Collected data

▼▼▼

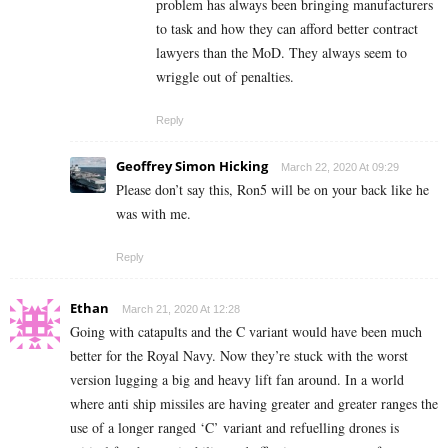
problem has always been bringing manufacturers
to task and how they can afford better contract
lawyers than the MoD. They always seem to
wriggle out of penalties.
Reply
Geoffrey Simon Hicking
March 22, 2020 At 09:29
Please don’t say this, Ron5 will be on your back like he
was with me.
Reply
Ethan
March 21, 2020 At 12:28
Going with catapults and the C variant would have been much
better for the Royal Navy. Now they’re stuck with the worst
version lugging a big and heavy lift fan around. In a world
where anti ship missiles are having greater and greater ranges the
use of a longer ranged ‘C’ variant and refuelling drones is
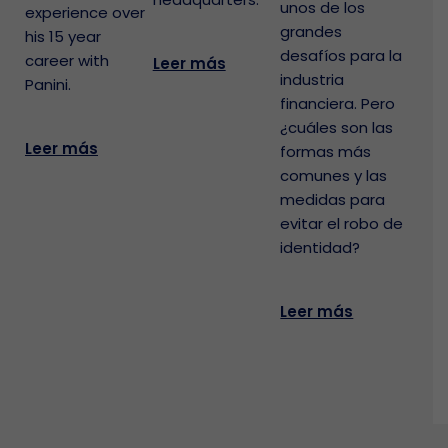
unos de los
experience over
grandes
his 15 year
desafíos para la
career with
Leer más
industria
Panini.
financiera. Pero
¿cuáles son las
Leer más
formas más
comunes y las
medidas para
evitar el robo de
identidad?
Leer más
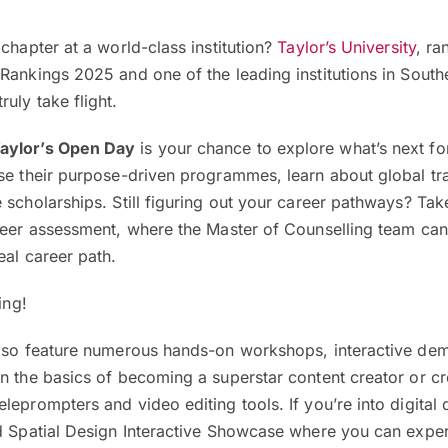
 chapter at a world-class institution?
Taylor’s University
, ra
Rankings 2025 and one of the leading institutions in Southe
uly take flight.
aylor’s Open Day
is your chance to explore what’s next fo
se their purpose-driven programmes, learn about global tr
 scholarships. Still figuring out your career pathways? Ta
areer assessment, where the Master of Counselling team ca
eal career path.
ning!
also feature numerous hands-on workshops, interactive de
n the basics of becoming a superstar content creator or cr
leprompters and video editing tools. If you’re into digital 
nd Spatial Design Interactive Showcase where you can expe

▲▲▲

> WHAT YOU HAVE TO DO:
Wherever a picture appears, omit it; copy the rest of the data exactly.

> REPLY TO THE EXERCISE:
problem has always been bringing manufacturers
to task and how they can afford better contract
lawyers than the MoD. They always seem to
wriggle out of penalties.
Reply
Geoffrey Simon Hicking
March 22, 2020 At 09:29
Please don’t say this, Ron5 will be on your back like he
was with me.
Reply
Ethan
March 21, 2020 At 12:28
Going with catapults and the C variant would have been much
better for the Royal Navy. Now they’re stuck with the worst
version lugging a big and heavy lift fan around. In a world
where anti ship missiles are having greater and greater ranges the
use of a longer ranged ‘C’ variant and refuelling drones is
unos de los
experience over
grandes
his 15 year
desafíos para la
career with
Leer más
industria
Panini.
financiera. Pero
¿cuáles son las
Leer más
formas más
comunes y las
medidas para
evitar el robo de
identidad?
Leer más
 chapter at a world-class institution?
Taylor’s University
, ra
Rankings 2025 and one of the leading institutions in Southe
uly take flight.
aylor’s Open Day
is your chance to explore what’s next fo
se their purpose-driven programmes, learn about global tr
 scholarships. Still figuring out your career pathways? Ta
areer assessment, where the Master of Counselling team ca
eal career path.
ning!
also feature numerous hands-on workshops, interactive de
n the basics of becoming a superstar content creator or cr
leprompters and video editing tools. If you’re into digital 
nd Spatial Design Interactive Showcase where you can expe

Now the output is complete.